Lancellotti reforçou essa perspectiva. “Não podemos ter soluções massivas”, disse. “As pessoas necessitam ser tratadas como seres humanos na complexidade que é um ser humano. E não como um número a ser apresentado.”
A abordagem humanizada passa pelo atendimento médico integral, como expôs Fernanda Balera, coordenadora do núcleo especializado em direitos humanos da Defensoria Pública do Estado de São Paulo.
Quando se pensa na população de rua, o estereótipo é reduzi-la a dependentes químicos ou pessoas com transtornos mentais. Porém, argumentou Balera, como ocorre na população em geral, há casos de doenças como diabetes, tuberculose, hanseníase, entre outras, que precisam de atenção especial e, por vezes, não são consideradas como prioritárias e sequer aparecem nas fichas médicas.
“O conceito de saúde integral”, sustentou a coordenadora, “tem que considerar o sujeito na sua integralidade, como o próprio nome diz, contemplando as suas diferentes dimensões, considerando que cada pessoa é um universo”.
“Temos que entender a escuta como um instrumento para o atendimento, não podemos pressupor o sofrimento. A gente precisa escutá-lo, entrar em contato com o relato daquela pessoa”, afirmou. Segundo Balera, o gesto não passa apenas por um exercício de empatia, mas pelo reconhecimento da alteridade e autonomia do sujeito.
A escritora Juliana Borges, que atua na área de advocacy da Iniciativa Negra por uma Nova Política sobre Drogas, por sua vez, ressaltou a importância de se discutir raça e racismo ao pensar o problema da dependência química e o acesso à saúde dessa população.
“O estigma social que é construído em relação a pessoas em situação de rua é baseado na hierarquização racial”, disse. Para Borges, há uma fragilização intencional de políticas que poderiam garantir direitos fundamentais e, por outro lado, a ampliação da criminalização.
Na visão da presidente do Instituto Liberta, Luciana Temer, que foi secretária de assistência social da prefeitura, na gestão de Fernando Haddad (PT), tudo parte de uma mudança de concepção da sociedade sobre as pessoas nessas condições de vulnerabilidade.

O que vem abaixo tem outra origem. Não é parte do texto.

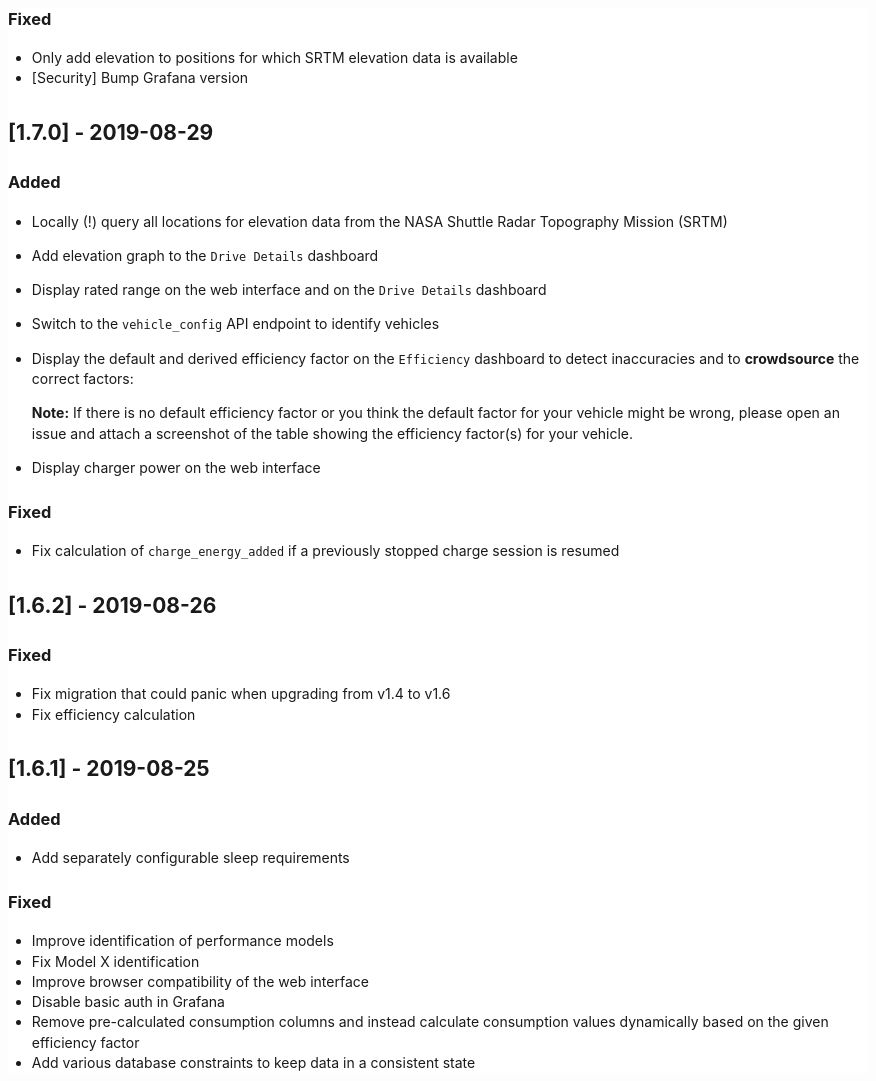 ### Fixed

- Only add elevation to positions for which SRTM elevation data is available
- [Security] Bump Grafana version

## [1.7.0] - 2019-08-29

### Added

- Locally (!) query all locations for elevation data from the NASA Shuttle
  Radar Topography Mission (SRTM)
- Add elevation graph to the `Drive Details` dashboard
- Display rated range on the web interface and on the `Drive Details` dashboard
- Switch to the `vehicle_config` API endpoint to identify vehicles
- Display the default and derived efficiency factor on the `Efficiency` dashboard
  to detect inaccuracies and to **crowdsource** the correct factors:

  **Note:** If there is no default efficiency factor or you think the default factor for
  your vehicle might be wrong, please open an issue and attach a screenshot of
  the table showing the efficiency factor(s) for your vehicle.

- Display charger power on the web interface

### Fixed

- Fix calculation of `charge_energy_added` if a previously stopped charge
  session is resumed

## [1.6.2] - 2019-08-26

### Fixed

- Fix migration that could panic when upgrading from v1.4 to v1.6
- Fix efficiency calculation

## [1.6.1] - 2019-08-25

### Added

- Add separately configurable sleep requirements

### Fixed

- Improve identification of performance models
- Fix Model X identification
- Improve browser compatibility of the web interface
- Disable basic auth in Grafana
- Remove pre-calculated consumption columns and instead calculate consumption
  values dynamically based on the given efficiency factor
- Add various database constraints to keep data in a consistent state


[unreleased]: https://github.com/teslamate-org/teslamate/compare/v1.30.1...HEAD
[1.30.1]: https://github.com/teslamate-org/teslamate/compare/v1.30.0...v1.30.1
[1.30.0]: https://github.com/teslamate-org/teslamate/compare/v1.29.2...v1.30.0
[1.29.2]: https://github.com/teslamate-org/teslamate/compare/v1.29.1...v1.29.2
[1.29.1]: https://github.com/teslamate-org/teslamate/compare/v1.29.0...v1.29.1
[1.29.0]: https://github.com/teslamate-org/teslamate/compare/v1.28.5...v1.29.0
[1.28.5]: https://github.com/teslamate-org/teslamate/compare/v1.28.4...v1.28.5
[1.28.4]: https://github.com/teslamate-org/teslamate/compare/v1.28.3...v1.28.4
[1.28.3]: https://github.com/teslamate-org/teslamate/compare/v1.28.2...v1.28.3
[1.28.2]: https://github.com/teslamate-org/teslamate/compare/v1.28.1...v1.28.2
[1.28.1]: https://github.com/teslamate-org/teslamate/compare/v1.28.0...v1.28.1
[1.28.0]: https://github.com/teslamate-org/teslamate/compare/v1.27.4...v1.28.0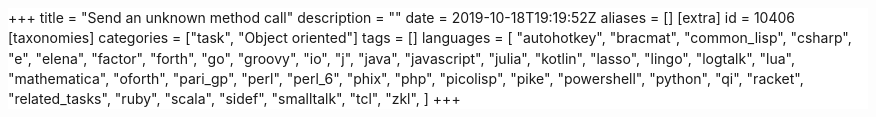 +++
title = "Send an unknown method call"
description = ""
date = 2019-10-18T19:19:52Z
aliases = []
[extra]
id = 10406
[taxonomies]
categories = ["task", "Object oriented"]
tags = []
languages = [
  "autohotkey",
  "bracmat",
  "common_lisp",
  "csharp",
  "e",
  "elena",
  "factor",
  "forth",
  "go",
  "groovy",
  "io",
  "j",
  "java",
  "javascript",
  "julia",
  "kotlin",
  "lasso",
  "lingo",
  "logtalk",
  "lua",
  "mathematica",
  "oforth",
  "pari_gp",
  "perl",
  "perl_6",
  "phix",
  "php",
  "picolisp",
  "pike",
  "powershell",
  "python",
  "qi",
  "racket",
  "related_tasks",
  "ruby",
  "scala",
  "sidef",
  "smalltalk",
  "tcl",
  "zkl",
]
+++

“Enquanto a gente não transformar o imaginário da sociedade brasileira sobre o que é a população em situação de rua, a gente não vai conseguir investimento nem cabeças e reflexão suficientes para transformar essa realidade”, afirmou.
Para Josué Gomes, presidente da Fiesp, o seminário foi o começo dessa conversa. “Uma oportunidade ímpar para a indústria brasileira mostrar o quanto ela pode estar engajada em soluções concretas para problemas que existem e que, sem conseguirmos resolver, nunca teremos um país desenvolvido, próspero e com a justiça social que queremos.”